Wednesday, 7 September 2011

On Canaan's side


If The Sense of an Ending by Julian Barnes is concerned with the unreliability of memory, then another Booker-shortlisted novel is about the necessity of memory for anchoring our identity. Lily Bere, the eighty-nine year old narrator of On Canaan’s Side by Sebastian Barry, sifts the memories of her long and tragic life. “What is the sound of an eighty-nine year old heart breaking?” she asks. Her “confession” provides the answer, where “a measure of tragedy is stitched into everything, if you follow the thread long enough.” Raking through the ancient store of her memories, Lily substantiates this assertion.

After the First World War, the young Lily is betrothed to Tadg Bere. He has enlisted for the Black and Tans, the Army regiment recruited to suppress any revolutionary impulses within Ireland. As a Catholic, he becomes a hunted man when a death sentence is placed on his head by the IRA. Lily and Tadg flee Sligo and cross the Atlantic to the security of America.

For Lily, America is the promised land. She is an archetype of the grateful immigrant, “a voyager in love with the place of her voyage.” But there is no escape from the enmities of the past and in New York, Tadg is murdered. Lily goes on the run. On Canaan’s Side interweaves the domestic details of Lily’s life in America with the broader sweep of history – the Second World War, the civil rights movement, Vietnam, the nuclear age and the Gulf War.

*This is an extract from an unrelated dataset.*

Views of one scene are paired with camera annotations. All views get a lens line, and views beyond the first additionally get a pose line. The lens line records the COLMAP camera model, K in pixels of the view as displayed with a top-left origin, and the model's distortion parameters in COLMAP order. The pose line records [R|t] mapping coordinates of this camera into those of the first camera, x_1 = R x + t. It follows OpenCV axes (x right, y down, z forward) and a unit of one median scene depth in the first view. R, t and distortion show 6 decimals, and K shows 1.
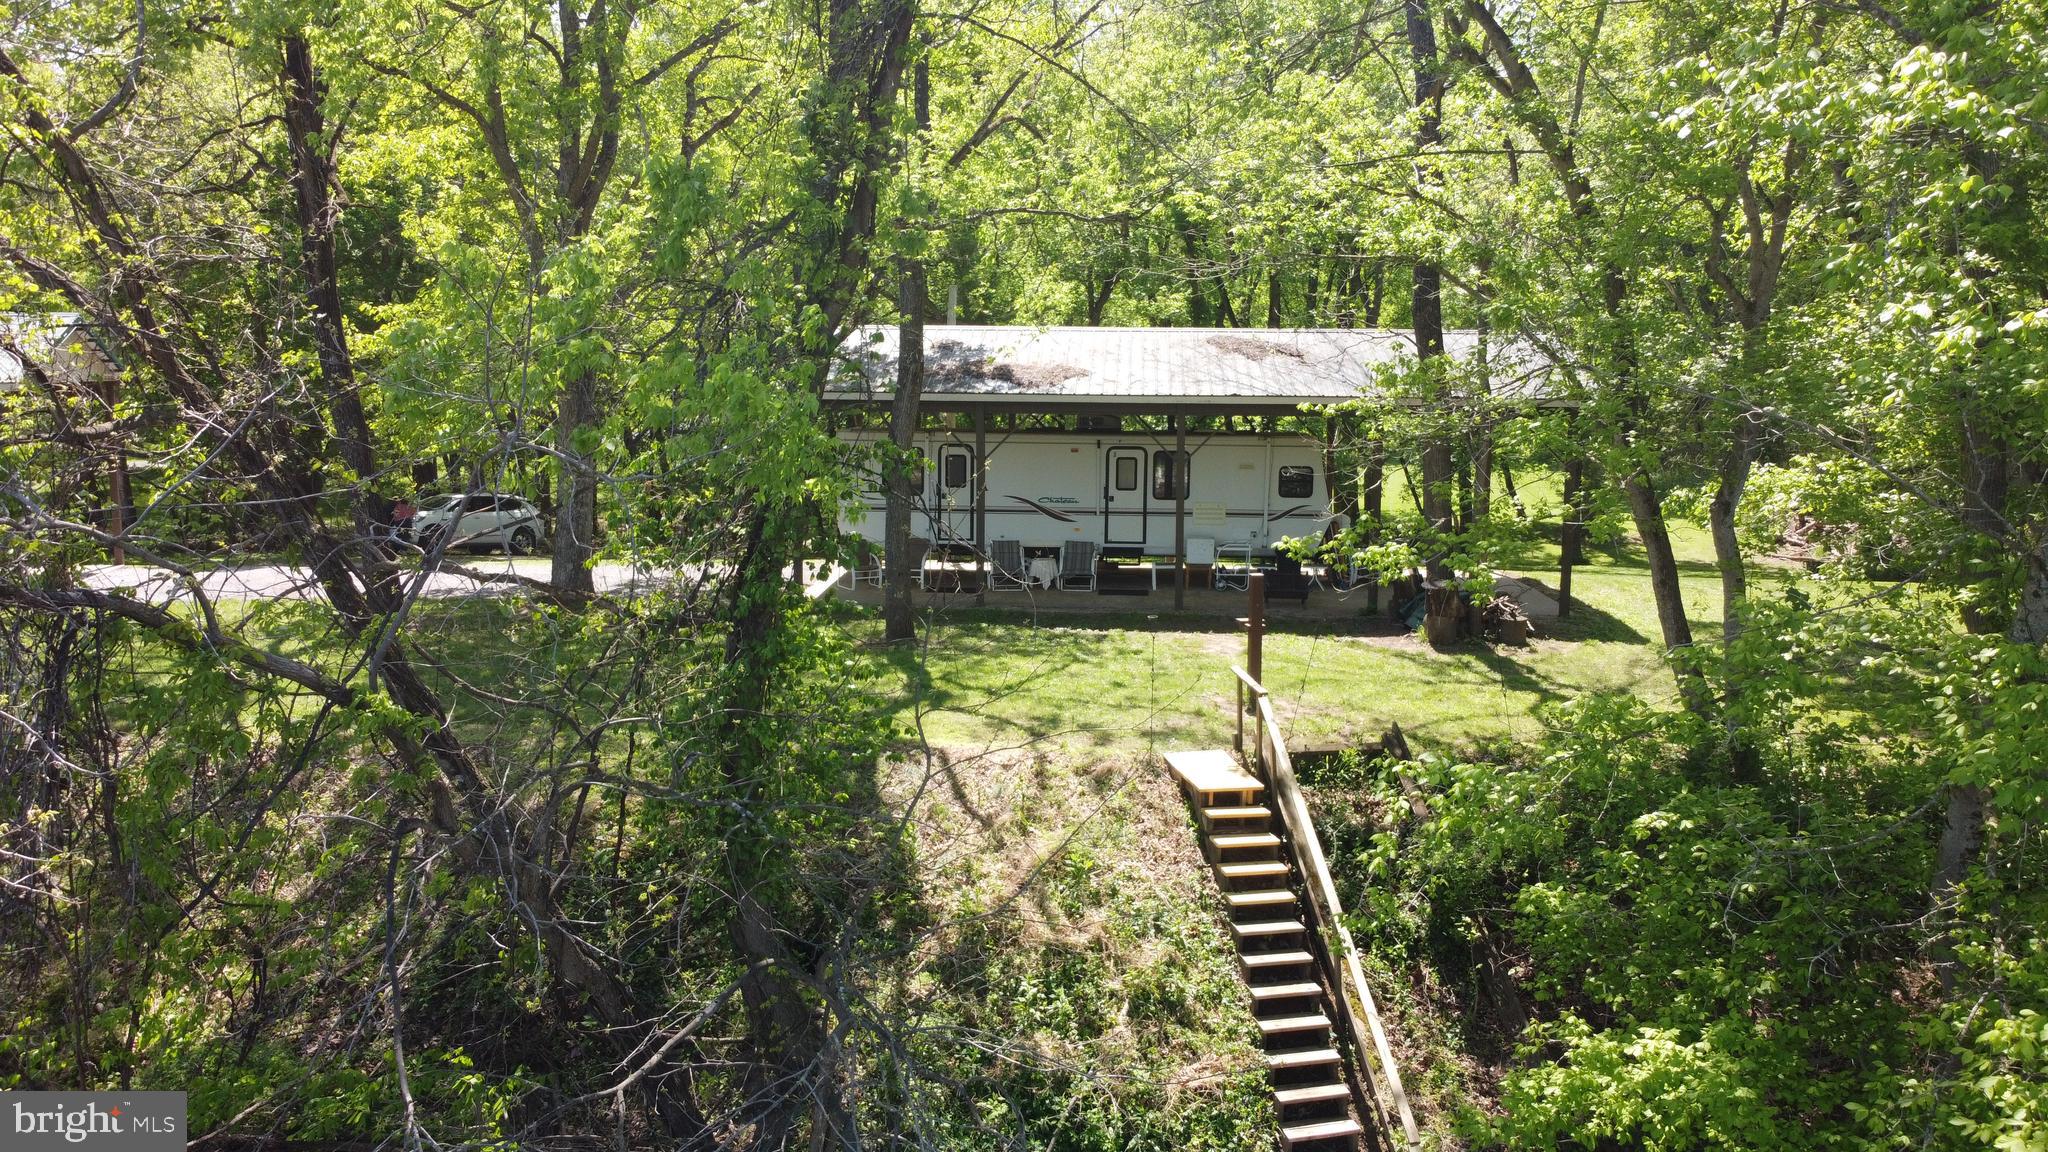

Employing a heightened lyricism, Barry describes the interplay between the memory of historic events and those quotidian experiences and people that coalesce in the memory to illuminate an ordinary life. For Lily, the memory of a golden afternoon on a rollercoaster with her husband has as much significance as hearing the news of Martin Luther King’s assassination. Both events make an impression on her, but only the joy of the fairground ride penetrates her being and is formative. “We may be immune to typhoid, tetanus, chickenpox, diphtheria, but never memory. There is no inoculation against that,” Lily points out.

Barry writes with all the concentrated attention of a poet. His prose is attuned to the pulse of life in all its sorrows and solaces– those stirrings and quickenings that reveal themselves to us in recollection and amplify the whispered cadences of the soul. As Lily puts it:

To remember sometimes is a great sorrow, but when the remembering has been done, there comes afterwards a very curious peacefulness. Because you have planted your flag on the summit of sorrow. You have climbed it.

And I notice again in the writing of this confession that there is nothing called long-ago after all. When things are summoned up, it is all present time, pure and simple. So that, much to my surprise, people I have loved are allowed to live again. What it is that allows them I don’t know. I have been happy now and then in the last two weeks, the special happiness that is offered from the hand of sorrow.